Work instruction A:
Answer these questions from the article on the French local data and AI survey, one per line:
(i) Through what date will responses be accepted?
(ii) Which edition of the effort is the 2026 survey?
(iii) Which bodies does the article say "the territories" covers?
Work instruction B:
Translate this sentence from the article on the French local data and AI survey into Spanish: "As digital projects multiply across local administrations, the barometer is designed to separate what's working from what's getting stuck—and what local leaders say they'll prioritize in the months ahead."
Work instruction C:
Write out word for word the part of the article on the French local data and AI survey starting with "A French research" and going on through "of public services.".

Given passage:
Segment Open

A French research group tracking how city halls and regional governments use data and artificial intelligence has opened its 2026 national survey, with responses accepted through July 17, 2026.
The effort—run by the Observatoire Data Publica and now in its fifth edition—aims to measure how mature local public-sector organizations are on data governance and AI, based on on-the-ground feedback: what tools are actually in use, what’s stalling projects, what skills are missing, and how (or whether) data and AI are being built into day-to-day management of public services.
As digital projects multiply across local administrations, the barometer is designed to separate what’s working from what’s getting stuck—and what local leaders say they’ll prioritize in the months ahead.
A short response window, and a push to hear from more than the usual early adopters
Sommaire
- 1 A short response window, and a push to hear from more than the usual early adopters
- 2 Why the survey emphasizes “real use cases,” not just tech stacks
- 3 Last year’s backers highlight the money-and-infrastructure reality
- 4 Data and AI are now campaign promises, too—nearly 300 proposals reviewed
- 5 Questions fréquentes
- 6 À retenir
- 7 Sources
- 8 Key Takeaways
- 9 Frequently Asked Questions
- 10 Sources
Observatoire Data Publica describes the 2026 barometer as a national reference survey on data and AI practices “in the territories”—France’s cities, towns, and inter-municipal bodies that deliver many front-line public services.

Segment Closed

Data supplied:
Segment Open

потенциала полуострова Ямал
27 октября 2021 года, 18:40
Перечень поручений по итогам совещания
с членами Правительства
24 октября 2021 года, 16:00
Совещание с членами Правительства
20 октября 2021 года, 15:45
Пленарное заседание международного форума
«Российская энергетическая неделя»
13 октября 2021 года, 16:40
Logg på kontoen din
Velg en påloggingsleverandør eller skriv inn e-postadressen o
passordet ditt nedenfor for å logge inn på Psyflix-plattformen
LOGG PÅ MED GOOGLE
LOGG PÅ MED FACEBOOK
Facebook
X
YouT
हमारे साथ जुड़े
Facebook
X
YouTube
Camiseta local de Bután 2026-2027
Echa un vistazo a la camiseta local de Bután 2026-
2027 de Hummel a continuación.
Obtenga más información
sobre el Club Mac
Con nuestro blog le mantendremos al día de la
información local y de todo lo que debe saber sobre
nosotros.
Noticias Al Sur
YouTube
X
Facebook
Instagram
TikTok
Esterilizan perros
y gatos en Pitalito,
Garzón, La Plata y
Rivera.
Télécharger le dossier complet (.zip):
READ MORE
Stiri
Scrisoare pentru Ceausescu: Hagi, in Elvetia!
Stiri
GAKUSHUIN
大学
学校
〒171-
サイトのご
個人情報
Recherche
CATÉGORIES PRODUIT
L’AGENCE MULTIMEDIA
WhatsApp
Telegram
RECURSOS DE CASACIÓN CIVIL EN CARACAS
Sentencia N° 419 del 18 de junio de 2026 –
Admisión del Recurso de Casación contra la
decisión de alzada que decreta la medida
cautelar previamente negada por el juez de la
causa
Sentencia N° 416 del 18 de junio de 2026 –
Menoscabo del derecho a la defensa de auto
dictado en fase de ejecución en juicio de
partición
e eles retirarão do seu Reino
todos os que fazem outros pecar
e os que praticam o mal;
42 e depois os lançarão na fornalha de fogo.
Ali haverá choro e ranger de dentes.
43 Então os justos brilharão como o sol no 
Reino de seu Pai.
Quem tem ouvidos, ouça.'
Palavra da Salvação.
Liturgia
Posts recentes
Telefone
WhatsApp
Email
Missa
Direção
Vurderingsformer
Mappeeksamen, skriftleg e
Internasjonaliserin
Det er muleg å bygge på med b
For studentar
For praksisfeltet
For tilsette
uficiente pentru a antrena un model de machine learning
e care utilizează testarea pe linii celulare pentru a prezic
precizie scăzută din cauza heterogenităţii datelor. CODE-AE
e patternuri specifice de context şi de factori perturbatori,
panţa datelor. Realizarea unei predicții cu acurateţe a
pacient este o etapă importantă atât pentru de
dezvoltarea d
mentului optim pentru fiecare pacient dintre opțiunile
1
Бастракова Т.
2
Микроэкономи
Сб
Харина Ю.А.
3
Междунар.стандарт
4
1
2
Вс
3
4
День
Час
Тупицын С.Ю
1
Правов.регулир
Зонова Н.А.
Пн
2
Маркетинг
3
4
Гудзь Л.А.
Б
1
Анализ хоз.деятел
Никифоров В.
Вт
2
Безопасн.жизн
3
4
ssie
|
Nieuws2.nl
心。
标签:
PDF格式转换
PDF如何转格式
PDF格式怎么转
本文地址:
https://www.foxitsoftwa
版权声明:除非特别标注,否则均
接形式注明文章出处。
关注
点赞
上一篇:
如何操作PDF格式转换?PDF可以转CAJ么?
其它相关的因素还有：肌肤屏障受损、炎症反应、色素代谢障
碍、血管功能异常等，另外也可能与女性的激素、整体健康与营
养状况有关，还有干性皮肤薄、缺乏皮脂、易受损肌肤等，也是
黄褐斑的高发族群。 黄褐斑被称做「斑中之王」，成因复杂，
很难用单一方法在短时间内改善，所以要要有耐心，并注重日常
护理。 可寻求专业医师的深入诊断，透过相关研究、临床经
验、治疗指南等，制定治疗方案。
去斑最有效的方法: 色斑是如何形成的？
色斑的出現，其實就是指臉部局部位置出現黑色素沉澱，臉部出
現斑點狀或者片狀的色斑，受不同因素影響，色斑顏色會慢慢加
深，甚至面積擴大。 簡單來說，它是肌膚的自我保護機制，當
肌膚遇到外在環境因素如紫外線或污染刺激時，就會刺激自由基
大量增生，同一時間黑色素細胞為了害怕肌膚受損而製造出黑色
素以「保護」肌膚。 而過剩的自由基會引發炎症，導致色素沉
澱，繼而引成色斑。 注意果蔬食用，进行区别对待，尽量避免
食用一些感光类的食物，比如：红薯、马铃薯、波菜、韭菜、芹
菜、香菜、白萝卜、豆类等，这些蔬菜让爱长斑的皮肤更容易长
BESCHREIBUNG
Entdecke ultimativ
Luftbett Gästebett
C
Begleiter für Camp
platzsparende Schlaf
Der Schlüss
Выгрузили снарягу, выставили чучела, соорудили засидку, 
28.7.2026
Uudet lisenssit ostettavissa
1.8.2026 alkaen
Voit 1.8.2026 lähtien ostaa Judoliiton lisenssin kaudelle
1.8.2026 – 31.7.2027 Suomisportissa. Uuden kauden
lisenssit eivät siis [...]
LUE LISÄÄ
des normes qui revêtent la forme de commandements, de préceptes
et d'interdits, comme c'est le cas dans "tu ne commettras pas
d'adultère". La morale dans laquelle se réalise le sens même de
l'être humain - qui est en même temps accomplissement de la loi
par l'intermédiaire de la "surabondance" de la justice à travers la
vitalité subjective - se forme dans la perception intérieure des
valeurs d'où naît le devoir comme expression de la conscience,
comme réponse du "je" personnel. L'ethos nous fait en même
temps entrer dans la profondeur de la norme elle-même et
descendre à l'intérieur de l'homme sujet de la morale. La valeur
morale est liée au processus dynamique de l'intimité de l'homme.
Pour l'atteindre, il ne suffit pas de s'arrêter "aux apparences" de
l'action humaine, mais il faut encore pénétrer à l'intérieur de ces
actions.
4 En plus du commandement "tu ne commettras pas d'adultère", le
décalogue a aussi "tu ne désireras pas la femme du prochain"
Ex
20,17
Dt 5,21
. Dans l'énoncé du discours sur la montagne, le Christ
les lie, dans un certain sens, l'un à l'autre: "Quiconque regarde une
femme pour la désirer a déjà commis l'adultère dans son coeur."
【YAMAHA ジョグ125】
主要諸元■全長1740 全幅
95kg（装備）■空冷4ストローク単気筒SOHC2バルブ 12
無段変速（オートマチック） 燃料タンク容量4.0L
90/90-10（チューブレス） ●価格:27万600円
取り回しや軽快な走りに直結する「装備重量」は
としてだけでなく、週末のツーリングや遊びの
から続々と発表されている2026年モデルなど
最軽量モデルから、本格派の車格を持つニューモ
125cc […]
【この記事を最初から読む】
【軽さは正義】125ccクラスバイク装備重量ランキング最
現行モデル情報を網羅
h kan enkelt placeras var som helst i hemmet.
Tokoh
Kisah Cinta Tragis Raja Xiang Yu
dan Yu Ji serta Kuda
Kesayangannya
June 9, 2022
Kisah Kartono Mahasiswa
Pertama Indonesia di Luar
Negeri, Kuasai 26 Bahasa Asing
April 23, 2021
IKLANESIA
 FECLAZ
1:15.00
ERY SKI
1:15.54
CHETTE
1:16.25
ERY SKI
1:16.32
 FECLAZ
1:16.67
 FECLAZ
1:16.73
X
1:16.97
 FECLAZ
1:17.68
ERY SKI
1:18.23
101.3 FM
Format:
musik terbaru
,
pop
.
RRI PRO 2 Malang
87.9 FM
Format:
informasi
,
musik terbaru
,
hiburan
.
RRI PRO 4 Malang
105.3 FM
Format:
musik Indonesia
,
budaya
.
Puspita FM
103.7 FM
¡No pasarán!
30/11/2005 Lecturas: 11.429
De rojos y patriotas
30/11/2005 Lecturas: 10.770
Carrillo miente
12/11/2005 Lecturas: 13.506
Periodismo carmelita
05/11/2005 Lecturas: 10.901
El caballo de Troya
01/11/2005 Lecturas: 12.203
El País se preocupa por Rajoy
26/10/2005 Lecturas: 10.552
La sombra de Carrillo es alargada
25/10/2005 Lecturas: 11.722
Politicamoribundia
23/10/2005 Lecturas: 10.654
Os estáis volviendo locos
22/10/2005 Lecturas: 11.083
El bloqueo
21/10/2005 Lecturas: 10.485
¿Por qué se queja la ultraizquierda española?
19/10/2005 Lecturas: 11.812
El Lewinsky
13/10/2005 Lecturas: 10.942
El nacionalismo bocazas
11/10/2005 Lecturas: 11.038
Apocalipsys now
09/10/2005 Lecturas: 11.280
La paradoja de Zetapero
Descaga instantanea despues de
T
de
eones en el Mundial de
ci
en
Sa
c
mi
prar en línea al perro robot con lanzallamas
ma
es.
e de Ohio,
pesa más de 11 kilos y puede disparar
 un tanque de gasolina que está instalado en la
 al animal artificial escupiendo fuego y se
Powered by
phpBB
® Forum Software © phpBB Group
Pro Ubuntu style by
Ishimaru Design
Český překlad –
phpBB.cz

Segment Closed

Your solution A:
(i) July 17, 2026
(ii) The fifth edition
(iii) France's cities, towns, and inter-municipal bodies that deliver many front-line public services

Your solution B:
A medida que los proyectos digitales se multiplican en las administraciones locales, el barómetro está diseñado para distinguir lo que funciona de lo que se está estancando, y lo que los responsables locales dicen que priorizarán en los próximos meses.

Your solution C:
A French research group tracking how city halls and regional governments use data and artificial intelligence has opened its 2026 national survey, with responses accepted through July 17, 2026.
The effort—run by the Observatoire Data Publica and now in its fifth edition—aims to measure how mature local public-sector organizations are on data governance and AI, based on on-the-ground feedback: what tools are actually in use, what’s stalling projects, what skills are missing, and how (or whether) data and AI are being built into day-to-day management of public services.